Adopting this type of financial reward may have its strengths and weaknesses; however it is used and performed for many reasons. Skill based pay provides employees the ability to learn new skills, which will assist the organisation’s performance and profitability by saving cost in recruitment. In today’s era, skills shortage is an immense predicament as organisations seek to find skills as an important matter to do the correct job, however teaching employees within the organisation is at the advantage towards saving the cost of recruitment process, by teaching the individual within the organisation as cost is saved and employees are benefited, as they are fully aware of the business environment.
Financial rewards are applied within organisations, especially the three analysed; individual performance related pay, profit related pay and skill based pay are the fundamental for both organisation and employees.
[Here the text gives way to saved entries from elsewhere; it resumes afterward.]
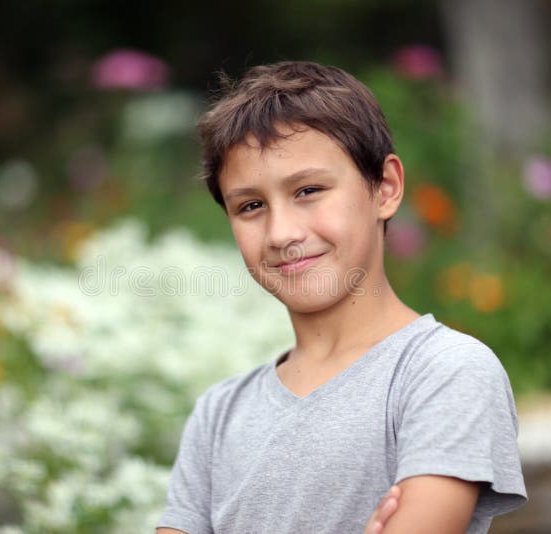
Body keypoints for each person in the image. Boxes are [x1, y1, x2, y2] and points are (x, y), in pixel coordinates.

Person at [155, 61, 527, 534]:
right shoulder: (218, 414)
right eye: (251, 206)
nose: (281, 233)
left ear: (386, 189)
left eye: (309, 190)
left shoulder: (443, 374)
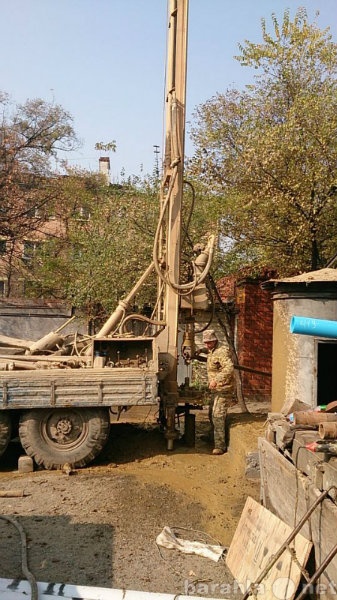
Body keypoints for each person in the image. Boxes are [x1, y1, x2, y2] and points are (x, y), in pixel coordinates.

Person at [198, 329, 236, 455]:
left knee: (218, 416)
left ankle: (220, 446)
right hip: (216, 389)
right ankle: (212, 437)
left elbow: (229, 368)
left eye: (209, 343)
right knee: (210, 413)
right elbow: (208, 351)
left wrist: (216, 380)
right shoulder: (212, 349)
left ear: (214, 341)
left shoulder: (222, 352)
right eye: (205, 343)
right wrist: (200, 351)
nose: (206, 345)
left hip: (223, 388)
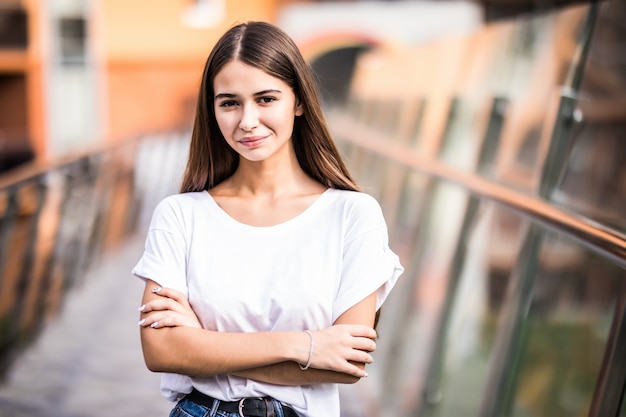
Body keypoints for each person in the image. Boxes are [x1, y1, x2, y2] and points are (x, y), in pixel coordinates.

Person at [132, 21, 403, 417]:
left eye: (266, 99)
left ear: (298, 101)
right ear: (212, 110)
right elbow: (161, 350)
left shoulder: (353, 215)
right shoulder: (180, 215)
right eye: (229, 102)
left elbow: (349, 364)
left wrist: (203, 344)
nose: (247, 121)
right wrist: (306, 346)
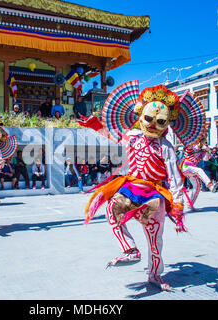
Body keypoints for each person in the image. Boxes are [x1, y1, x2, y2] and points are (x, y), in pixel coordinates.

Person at [77, 84, 192, 291]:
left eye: (160, 121)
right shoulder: (132, 137)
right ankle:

The strengths of financial rewards is highly dependable on how it has been applied as the accurate process must be taken upon before introducing such types of financial reward, however the weaknesses are outlined if the correct practice is not applied.
Financial reward is an important, debatable constituent for organisations and its employees. Organisation mission is to save cost at all expense but retain a better performance from employees, whereas employees seek to earn extra more from the organisation. It is an obvious fundamental for employee’s lifestyle as their contribution and duties to perform their job effectively and expectation are to be met due to their hard work, however such individual performance related pay as well as skill based pay and profit relative pay is all beneficial to employees as performance and productivity is enhanced, thus motivation is increased and cost is made, as well as saved. However on the other hand, employers and their organisations correspond to a significant part of the cost by giving these types of financial rewards as the organisation will benefit itself, if the accurate procedure is implemented.